* _EXERCISE INPUTS_
== == ==

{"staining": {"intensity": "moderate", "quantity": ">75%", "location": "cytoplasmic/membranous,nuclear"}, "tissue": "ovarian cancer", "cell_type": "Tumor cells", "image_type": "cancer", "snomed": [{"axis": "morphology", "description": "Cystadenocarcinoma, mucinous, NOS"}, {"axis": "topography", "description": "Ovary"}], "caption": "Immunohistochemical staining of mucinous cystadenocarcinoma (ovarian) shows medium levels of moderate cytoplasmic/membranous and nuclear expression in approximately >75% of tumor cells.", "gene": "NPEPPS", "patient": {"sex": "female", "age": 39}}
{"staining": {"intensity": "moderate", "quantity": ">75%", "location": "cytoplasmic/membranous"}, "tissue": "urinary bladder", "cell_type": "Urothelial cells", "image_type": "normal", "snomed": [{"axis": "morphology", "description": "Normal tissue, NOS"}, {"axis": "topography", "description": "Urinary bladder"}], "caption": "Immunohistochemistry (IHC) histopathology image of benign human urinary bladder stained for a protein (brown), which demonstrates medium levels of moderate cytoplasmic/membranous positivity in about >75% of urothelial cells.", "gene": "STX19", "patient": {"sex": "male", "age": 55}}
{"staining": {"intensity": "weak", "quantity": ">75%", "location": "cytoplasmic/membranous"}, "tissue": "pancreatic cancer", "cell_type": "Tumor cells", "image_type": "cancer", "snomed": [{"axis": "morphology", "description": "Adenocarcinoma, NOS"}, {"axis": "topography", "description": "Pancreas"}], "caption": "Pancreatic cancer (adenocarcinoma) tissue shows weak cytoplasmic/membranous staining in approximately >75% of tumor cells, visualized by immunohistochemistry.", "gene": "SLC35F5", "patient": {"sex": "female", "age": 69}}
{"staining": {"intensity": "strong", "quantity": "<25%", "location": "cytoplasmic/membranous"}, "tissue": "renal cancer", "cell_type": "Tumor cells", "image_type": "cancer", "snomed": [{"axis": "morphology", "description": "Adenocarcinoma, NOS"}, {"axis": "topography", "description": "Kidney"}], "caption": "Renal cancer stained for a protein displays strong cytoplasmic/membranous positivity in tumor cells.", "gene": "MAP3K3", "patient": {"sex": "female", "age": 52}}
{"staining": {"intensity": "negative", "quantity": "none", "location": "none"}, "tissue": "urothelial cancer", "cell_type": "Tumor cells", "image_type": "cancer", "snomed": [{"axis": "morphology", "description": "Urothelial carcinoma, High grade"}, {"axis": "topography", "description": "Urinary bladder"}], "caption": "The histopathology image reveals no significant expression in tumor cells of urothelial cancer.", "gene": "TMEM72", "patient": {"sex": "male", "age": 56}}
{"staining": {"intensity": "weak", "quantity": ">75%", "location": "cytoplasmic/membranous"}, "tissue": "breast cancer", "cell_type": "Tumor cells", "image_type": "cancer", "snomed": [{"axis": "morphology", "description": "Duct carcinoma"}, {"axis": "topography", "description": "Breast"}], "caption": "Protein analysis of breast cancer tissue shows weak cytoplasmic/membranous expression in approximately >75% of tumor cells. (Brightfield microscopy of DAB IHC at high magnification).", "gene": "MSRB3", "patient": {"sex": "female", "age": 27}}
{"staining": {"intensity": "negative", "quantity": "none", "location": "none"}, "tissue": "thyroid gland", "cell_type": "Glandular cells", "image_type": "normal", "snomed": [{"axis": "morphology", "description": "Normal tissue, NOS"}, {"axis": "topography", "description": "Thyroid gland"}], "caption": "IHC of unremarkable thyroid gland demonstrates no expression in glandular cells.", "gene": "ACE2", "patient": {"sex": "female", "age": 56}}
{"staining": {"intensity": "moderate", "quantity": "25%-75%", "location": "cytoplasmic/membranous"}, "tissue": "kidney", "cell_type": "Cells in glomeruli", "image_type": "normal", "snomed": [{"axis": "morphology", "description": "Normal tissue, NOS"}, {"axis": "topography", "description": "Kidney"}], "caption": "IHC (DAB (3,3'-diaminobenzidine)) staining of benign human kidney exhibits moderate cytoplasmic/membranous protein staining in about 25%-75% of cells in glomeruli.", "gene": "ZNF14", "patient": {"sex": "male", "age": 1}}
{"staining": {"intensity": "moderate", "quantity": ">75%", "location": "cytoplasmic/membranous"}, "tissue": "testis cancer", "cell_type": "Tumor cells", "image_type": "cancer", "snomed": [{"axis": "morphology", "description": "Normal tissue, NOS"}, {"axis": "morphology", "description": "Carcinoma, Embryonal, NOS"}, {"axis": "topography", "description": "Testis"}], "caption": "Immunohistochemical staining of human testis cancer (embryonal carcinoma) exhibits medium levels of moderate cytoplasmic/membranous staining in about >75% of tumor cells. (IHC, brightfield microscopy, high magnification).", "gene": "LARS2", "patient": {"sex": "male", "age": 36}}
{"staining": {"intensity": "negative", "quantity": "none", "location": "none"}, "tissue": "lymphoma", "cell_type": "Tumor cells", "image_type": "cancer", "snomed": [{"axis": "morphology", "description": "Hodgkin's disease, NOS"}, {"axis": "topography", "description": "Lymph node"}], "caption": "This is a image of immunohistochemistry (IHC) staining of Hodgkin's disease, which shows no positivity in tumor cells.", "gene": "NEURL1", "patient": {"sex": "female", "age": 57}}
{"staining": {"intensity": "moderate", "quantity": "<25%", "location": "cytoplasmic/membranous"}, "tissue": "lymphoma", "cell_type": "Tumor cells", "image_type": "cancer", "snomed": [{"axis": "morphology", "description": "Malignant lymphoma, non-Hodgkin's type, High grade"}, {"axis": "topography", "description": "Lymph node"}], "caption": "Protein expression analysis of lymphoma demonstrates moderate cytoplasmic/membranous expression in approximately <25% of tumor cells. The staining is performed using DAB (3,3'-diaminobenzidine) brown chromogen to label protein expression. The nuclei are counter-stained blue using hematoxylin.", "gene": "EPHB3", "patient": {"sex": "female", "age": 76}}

== == ==

* _ASSIGNMENT_
Transcribe the records above in full, exactly as they stand.

* _ANSWER FOR THIS EXERCISE_
{"staining": {"intensity": "moderate", "quantity": ">75%", "location": "cytoplasmic/membranous,nuclear"}, "tissue": "ovarian cancer", "cell_type": "Tumor cells", "image_type": "cancer", "snomed": [{"axis": "morphology", "description": "Cystadenocarcinoma, mucinous, NOS"}, {"axis": "topography", "description": "Ovary"}], "caption": "Immunohistochemical staining of mucinous cystadenocarcinoma (ovarian) shows medium levels of moderate cytoplasmic/membranous and nuclear expression in approximately >75% of tumor cells.", "gene": "NPEPPS", "patient": {"sex": "female", "age": 39}}
{"staining": {"intensity": "moderate", "quantity": ">75%", "location": "cytoplasmic/membranous"}, "tissue": "urinary bladder", "cell_type": "Urothelial cells", "image_type": "normal", "snomed": [{"axis": "morphology", "description": "Normal tissue, NOS"}, {"axis": "topography", "description": "Urinary bladder"}], "caption": "Immunohistochemistry (IHC) histopathology image of benign human urinary bladder stained for a protein (brown), which demonstrates medium levels of moderate cytoplasmic/membranous positivity in about >75% of urothelial cells.", "gene": "STX19", "patient": {"sex": "male", "age": 55}}
{"staining": {"intensity": "weak", "quantity": ">75%", "location": "cytoplasmic/membranous"}, "tissue": "pancreatic cancer", "cell_type": "Tumor cells", "image_type": "cancer", "snomed": [{"axis": "morphology", "description": "Adenocarcinoma, NOS"}, {"axis": "topography", "description": "Pancreas"}], "caption": "Pancreatic cancer (adenocarcinoma) tissue shows weak cytoplasmic/membranous staining in approximately >75% of tumor cells, visualized by immunohistochemistry.", "gene": "SLC35F5", "patient": {"sex": "female", "age": 69}}
{"staining": {"intensity": "strong", "quantity": "<25%", "location": "cytoplasmic/membranous"}, "tissue": "renal cancer", "cell_type": "Tumor cells", "image_type": "cancer", "snomed": [{"axis": "morphology", "description": "Adenocarcinoma, NOS"}, {"axis": "topography", "description": "Kidney"}], "caption": "Renal cancer stained for a protein displays strong cytoplasmic/membranous positivity in tumor cells.", "gene": "MAP3K3", "patient": {"sex": "female", "age": 52}}
{"staining": {"intensity": "negative", "quantity": "none", "location": "none"}, "tissue": "urothelial cancer", "cell_type": "Tumor cells", "image_type": "cancer", "snomed": [{"axis": "morphology", "description": "Urothelial carcinoma, High grade"}, {"axis": "topography", "description": "Urinary bladder"}], "caption": "The histopathology image reveals no significant expression in tumor cells of urothelial cancer.", "gene": "TMEM72", "patient": {"sex": "male", "age": 56}}
{"staining": {"intensity": "weak", "quantity": ">75%", "location": "cytoplasmic/membranous"}, "tissue": "breast cancer", "cell_type": "Tumor cells", "image_type": "cancer", "snomed": [{"axis": "morphology", "description": "Duct carcinoma"}, {"axis": "topography", "description": "Breast"}], "caption": "Protein analysis of breast cancer tissue shows weak cytoplasmic/membranous expression in approximately >75% of tumor cells. (Brightfield microscopy of DAB IHC at high magnification).", "gene": "MSRB3", "patient": {"sex": "female", "age": 27}}
{"staining": {"intensity": "negative", "quantity": "none", "location": "none"}, "tissue": "thyroid gland", "cell_type": "Glandular cells", "image_type": "normal", "snomed": [{"axis": "morphology", "description": "Normal tissue, NOS"}, {"axis": "topography", "description": "Thyroid gland"}], "caption": "IHC of unremarkable thyroid gland demonstrates no expression in glandular cells.", "gene": "ACE2", "patient": {"sex": "female", "age": 56}}
{"staining": {"intensity": "moderate", "quantity": "25%-75%", "location": "cytoplasmic/membranous"}, "tissue": "kidney", "cell_type": "Cells in glomeruli", "image_type": "normal", "snomed": [{"axis": "morphology", "description": "Normal tissue, NOS"}, {"axis": "topography", "description": "Kidney"}], "caption": "IHC (DAB (3,3'-diaminobenzidine)) staining of benign human kidney exhibits moderate cytoplasmic/membranous protein staining in about 25%-75% of cells in glomeruli.", "gene": "ZNF14", "patient": {"sex": "male", "age": 1}}
{"staining": {"intensity": "moderate", "quantity": ">75%", "location": "cytoplasmic/membranous"}, "tissue": "testis cancer", "cell_type": "Tumor cells", "image_type": "cancer", "snomed": [{"axis": "morphology", "description": "Normal tissue, NOS"}, {"axis": "morphology", "description": "Carcinoma, Embryonal, NOS"}, {"axis": "topography", "description": "Testis"}], "caption": "Immunohistochemical staining of human testis cancer (embryonal carcinoma) exhibits medium levels of moderate cytoplasmic/membranous staining in about >75% of tumor cells. (IHC, brightfield microscopy, high magnification).", "gene": "LARS2", "patient": {"sex": "male", "age": 36}}
{"staining": {"intensity": "negative", "quantity": "none", "location": "none"}, "tissue": "lymphoma", "cell_type": "Tumor cells", "image_type": "cancer", "snomed": [{"axis": "morphology", "description": "Hodgkin's disease, NOS"}, {"axis": "topography", "description": "Lymph node"}], "caption": "This is a image of immunohistochemistry (IHC) staining of Hodgkin's disease, which shows no positivity in tumor cells.", "gene": "NEURL1", "patient": {"sex": "female", "age": 57}}
{"staining": {"intensity": "moderate", "quantity": "<25%", "location": "cytoplasmic/membranous"}, "tissue": "lymphoma", "cell_type": "Tumor cells", "image_type": "cancer", "snomed": [{"axis": "morphology", "description": "Malignant lymphoma, non-Hodgkin's type, High grade"}, {"axis": "topography", "description": "Lymph node"}], "caption": "Protein expression analysis of lymphoma demonstrates moderate cytoplasmic/membranous expression in approximately <25% of tumor cells. The staining is performed using DAB (3,3'-diaminobenzidine) brown chromogen to label protein expression. The nuclei are counter-stained blue using hematoxylin.", "gene": "EPHB3", "patient": {"sex": "female", "age": 76}}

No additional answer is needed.